Such is the fanaticism of the hard-Left movement he has unwittingly found himself fronting (other way round, Jeremy) that even the historic kicking about to be delivered by British voters may not force him out. Instead, it is argued, he will plod remorselessly on, a blank-eyed zombie either too stubborn or too stupid to accept that the game is up.

Or he is merely the puppet of John and Diane and Seumas, who will not allow him to fall on his sword until the succession is sewn up for whichever Trot no-hoper they next pull out of their cauldron? Either way, the prospect should nauseate anyone who cares about the democratic health of the country.

It looks as if the warnings were right all along: the Corbyn coup was never about winning an election – how could it have been? – nor about truly testing the popularity of an authentically and unapologetically socialist programme at the polls. Instead, the plan was to drain the Labour Party of any kind of electoral potency, to kill it as either a serious opposition or a government-in-waiting, with all the compromises these entail, and to reduce it to a cadaverous shell fit only for conspiracy-theorist cranks and sinister Jew-baiters.

The “Momentum Kids” plan – providing childcare and, presumably, indoctrination for a new generation of deadheads – gave the game away: a long-term, Hamas-style construction of an extra-Parliamentary social movement. Completely potty, deeply un-British.

The Corbynites claim to walk in the footsteps of the “real” Labour tradition, but the great patriots of, say, Attlee’s Cabinet would have despised them. Michael Foot, for all his political flaws, was a serious intellectual – Corbyn cannot speak and think at the same time, while his backroom team cannot efficiently carry off the most basic tasks. They are not just wrong, they are rubbish.

It will be fascinating to pick apart the numbers on June 9. The hard-Left claims to have the interests of the poorest, the most vulnerable, the working class, at heart. Yet these people, if they vote at all, will overwhelmingly vote Tory or Ukip in the south, and SNP in Scotland.
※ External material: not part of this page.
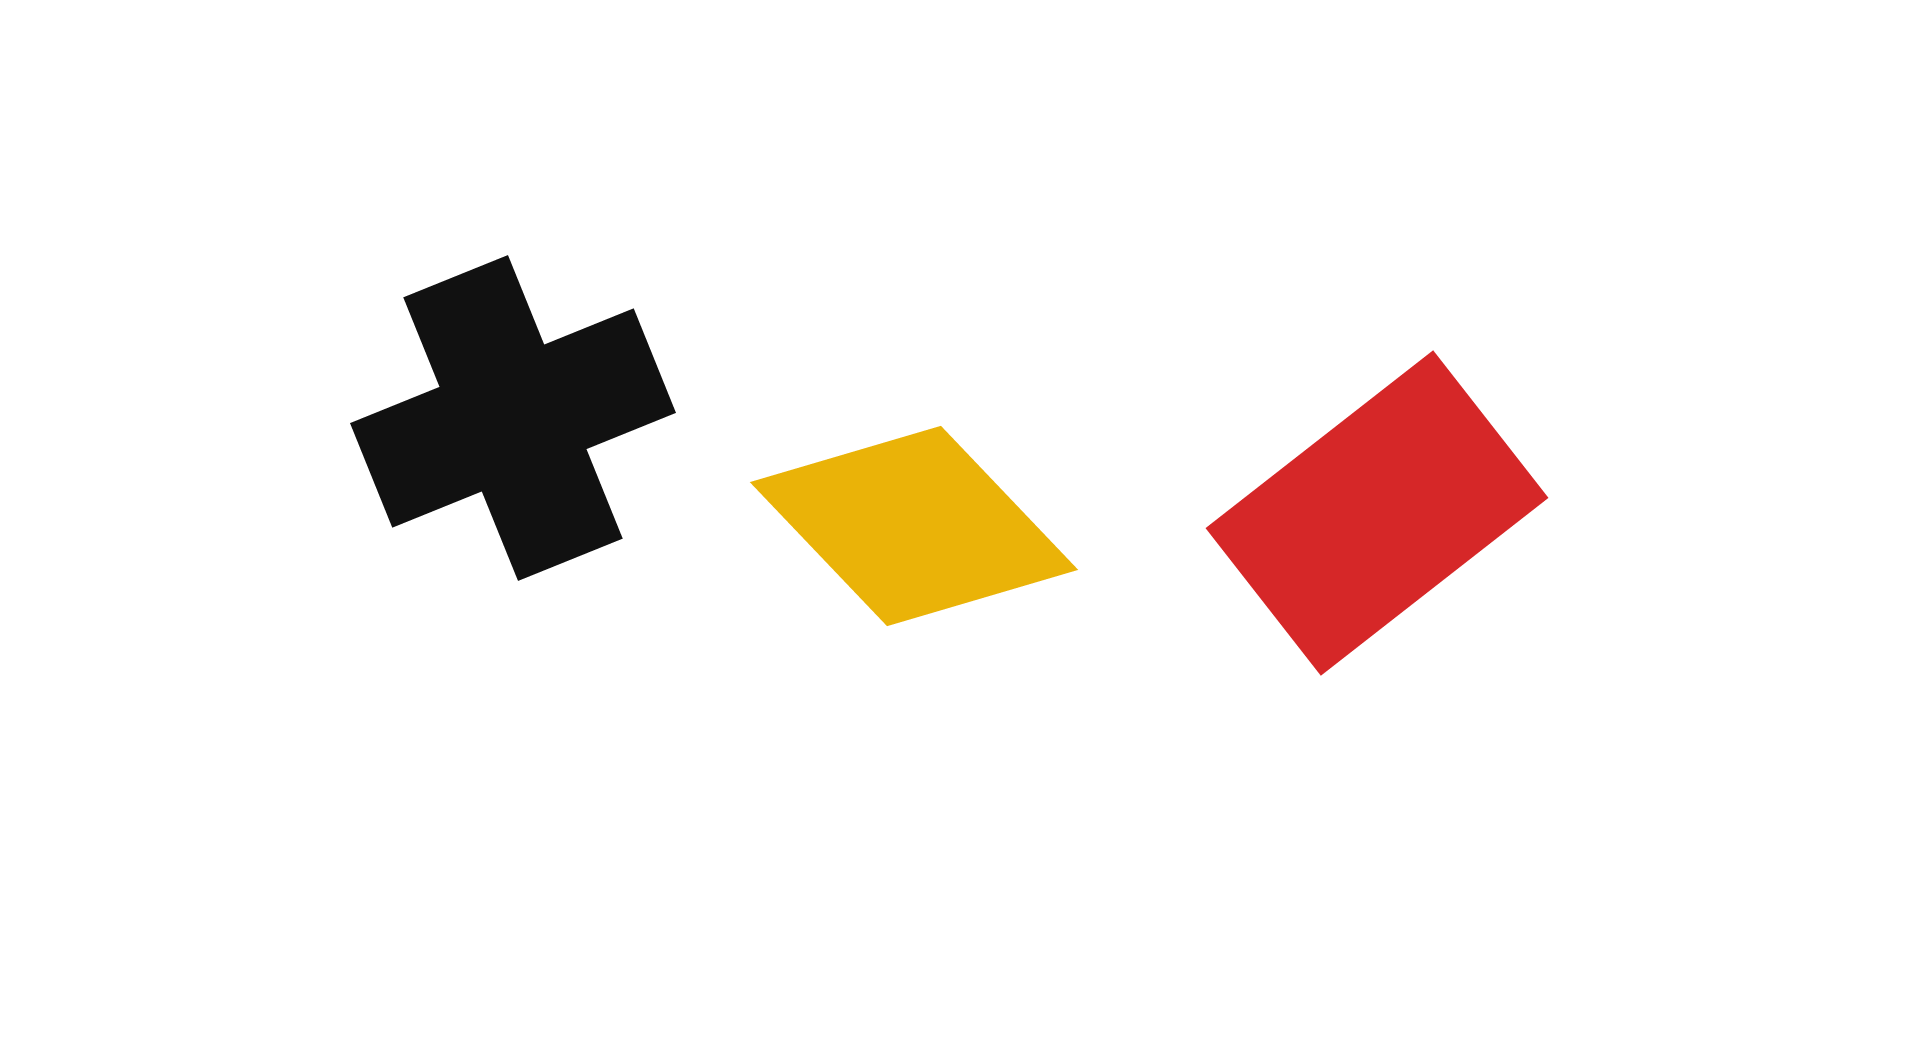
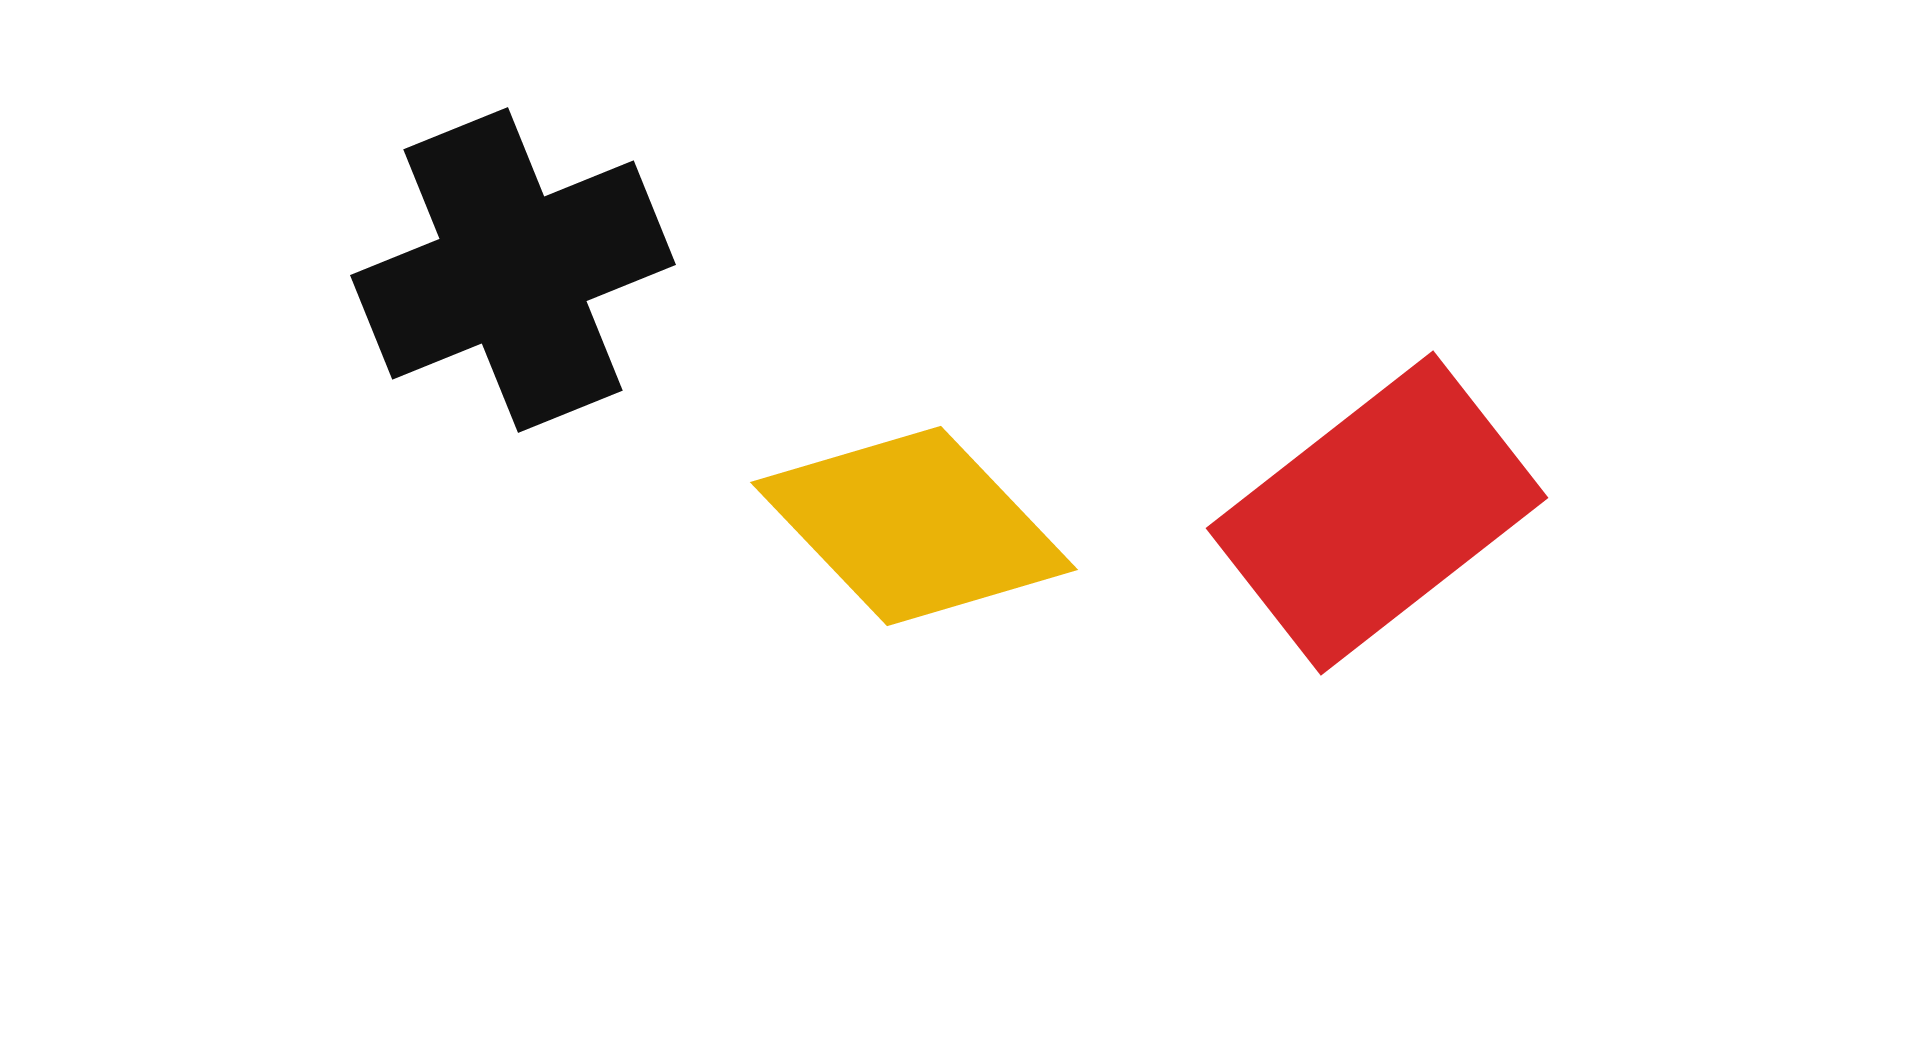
black cross: moved 148 px up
Labour’s support will come largely from the kind of fervent social justice warrior who has enough spare time and cash to patronise his social inferiors in the name of class war – and there just aren’t that many of them. The Tories will have a landslide majority not just to deliver a Brexit of whichever stripe they fancy, but to continue the domestic austerity agenda and to shape the future economy as they see fit. They will be able to do it all unopposed, for years to come. In this light, the scale and consequences of Labour’s betrayal are breathtaking.

The hard Left knows that if it loses control of the party after June it will be done for good. The farce of the last two years will not be forgotten, nor forgiven. So now its members are attempting to fiddle the internal rules so that a leadership candidate can stand if backed by only five per cent of MPs, as opposed to the current 15 per cent.
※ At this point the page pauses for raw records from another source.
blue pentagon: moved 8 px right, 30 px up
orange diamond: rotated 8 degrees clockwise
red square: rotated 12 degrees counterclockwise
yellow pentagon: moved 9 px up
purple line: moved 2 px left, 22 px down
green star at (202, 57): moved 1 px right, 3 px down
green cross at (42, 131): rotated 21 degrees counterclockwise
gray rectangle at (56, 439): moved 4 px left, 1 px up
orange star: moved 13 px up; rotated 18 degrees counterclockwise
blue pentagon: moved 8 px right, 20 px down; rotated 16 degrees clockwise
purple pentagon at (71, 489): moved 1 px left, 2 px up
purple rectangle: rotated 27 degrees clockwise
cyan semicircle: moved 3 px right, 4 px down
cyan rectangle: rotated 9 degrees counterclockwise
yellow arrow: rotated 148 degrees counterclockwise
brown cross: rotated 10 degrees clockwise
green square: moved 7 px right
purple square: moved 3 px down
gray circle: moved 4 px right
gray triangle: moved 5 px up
However even without this change, as John Rentoul has pointed out, a heavy general election loss will bring down the number of MPs needed to reach the 15 per cent threshold: “Naturally, Corbynites tend to be in safe Labour seats, so a catastrophic defeat for the party won’t affect most of them.”
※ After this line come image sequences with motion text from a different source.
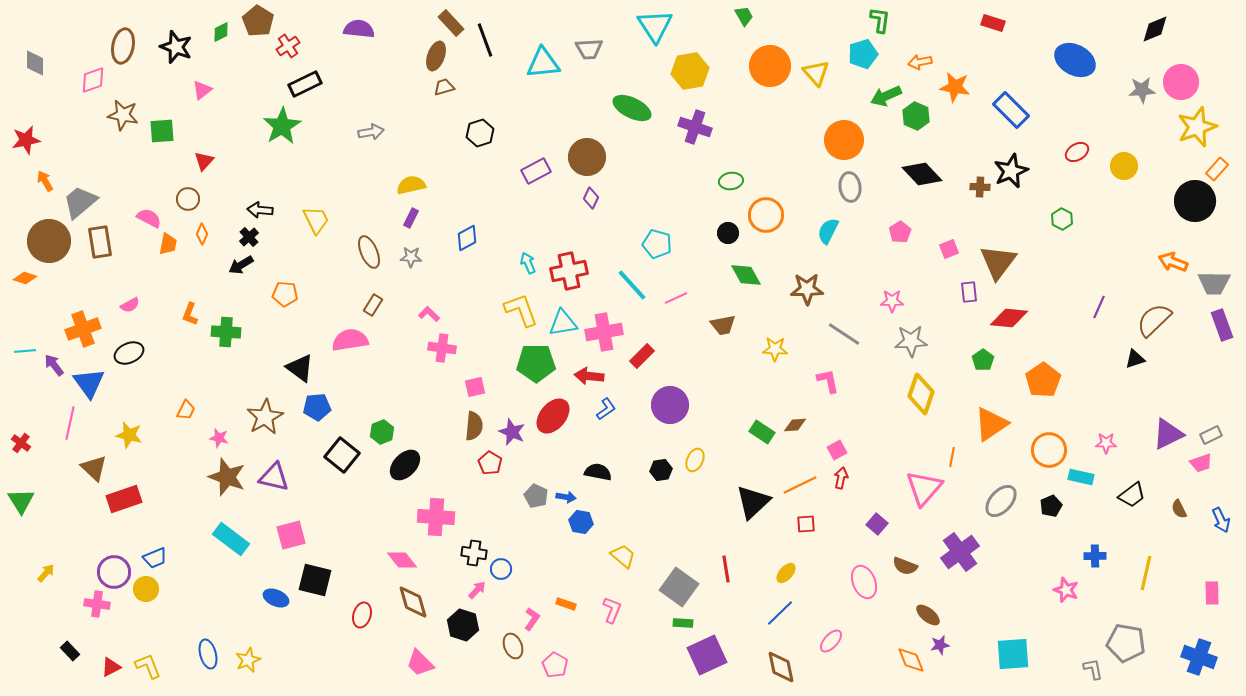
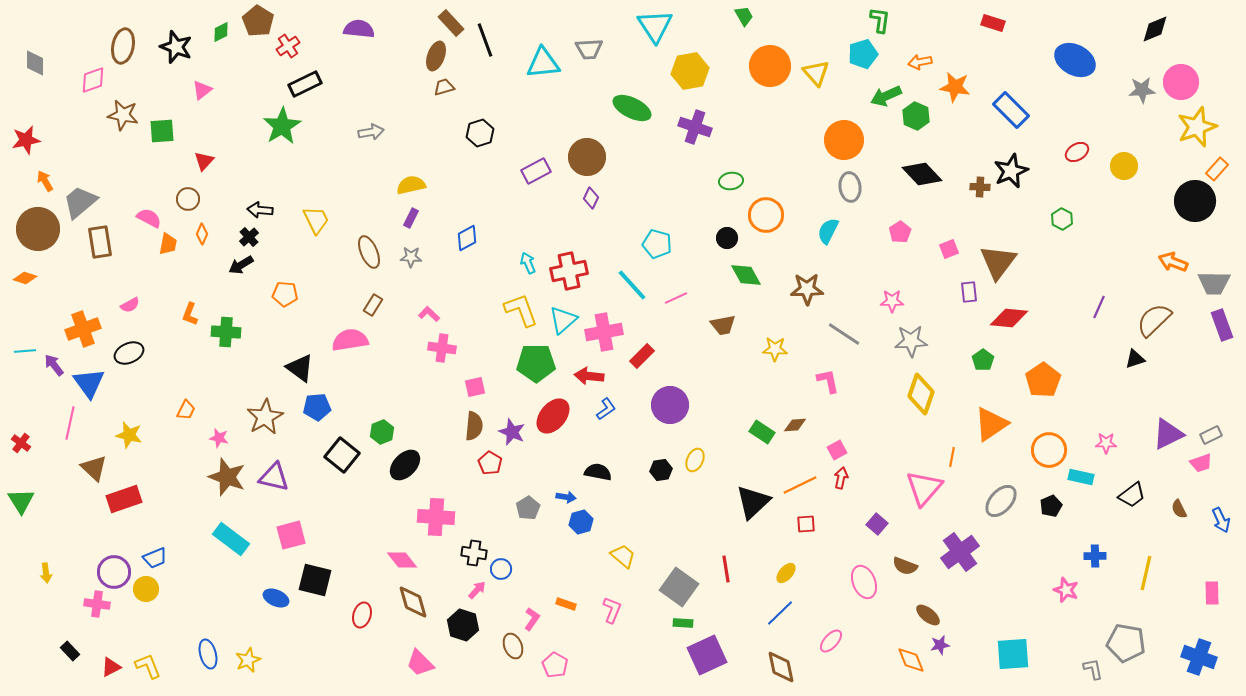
black circle at (728, 233): moved 1 px left, 5 px down
brown circle at (49, 241): moved 11 px left, 12 px up
cyan triangle at (563, 323): moved 3 px up; rotated 32 degrees counterclockwise
gray pentagon at (536, 496): moved 8 px left, 12 px down; rotated 15 degrees clockwise
blue hexagon at (581, 522): rotated 25 degrees counterclockwise
yellow arrow at (46, 573): rotated 132 degrees clockwise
I find it all genuinely heartbreaking. It’s awful to watch some of the party’s brightest talents quit politics in despair or disillusionment. It’s infuriating that a bunch of ideological obsessives from the bottom of the barrel are blithely destroying one of the UK’s two great vehicles for social change. And the very idea it could be allowed to continue after June is enraging.

So for me, and I hope for you, this is an ABL election – Anyone But Labour. The only hope I can locate is that the humiliation about to be visited on the party is so complete, so shockingly great, so unprecedentedly painful, that not even the most shameless Trot could credibly consider carrying on. Let’s show these hideous goons there is no floor to our contempt. Let’s show them who’s boss.